What is needed:
When you reach the line containing "таємниця і не", repeat it and every line after it exactly, stopping only at the end of the listing.

□ □ □ □ □ □ □

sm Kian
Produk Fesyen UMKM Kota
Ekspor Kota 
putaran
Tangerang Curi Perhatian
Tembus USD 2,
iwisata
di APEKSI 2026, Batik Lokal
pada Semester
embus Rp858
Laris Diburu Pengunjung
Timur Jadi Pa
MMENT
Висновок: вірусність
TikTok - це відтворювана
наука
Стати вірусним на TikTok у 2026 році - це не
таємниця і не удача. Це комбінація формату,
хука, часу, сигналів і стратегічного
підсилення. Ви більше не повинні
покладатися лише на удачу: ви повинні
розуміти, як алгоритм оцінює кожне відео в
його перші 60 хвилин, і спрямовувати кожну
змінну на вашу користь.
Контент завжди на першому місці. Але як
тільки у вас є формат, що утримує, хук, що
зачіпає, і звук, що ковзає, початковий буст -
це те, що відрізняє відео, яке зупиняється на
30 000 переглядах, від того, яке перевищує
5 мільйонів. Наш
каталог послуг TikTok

□ □ □ □ □ □ □

Reply:
таємниця і не удача. Це комбінація формату,
хука, часу, сигналів і стратегічного
підсилення. Ви більше не повинні
покладатися лише на удачу: ви повинні
розуміти, як алгоритм оцінює кожне відео в
його перші 60 хвилин, і спрямовувати кожну
змінну на вашу користь.
Контент завжди на першому місці. Але як
тільки у вас є формат, що утримує, хук, що
зачіпає, і звук, що ковзає, початковий буст -
це те, що відрізняє відео, яке зупиняється на
30 000 переглядах, від того, яке перевищує
5 мільйонів. Наш
каталог послуг TikTok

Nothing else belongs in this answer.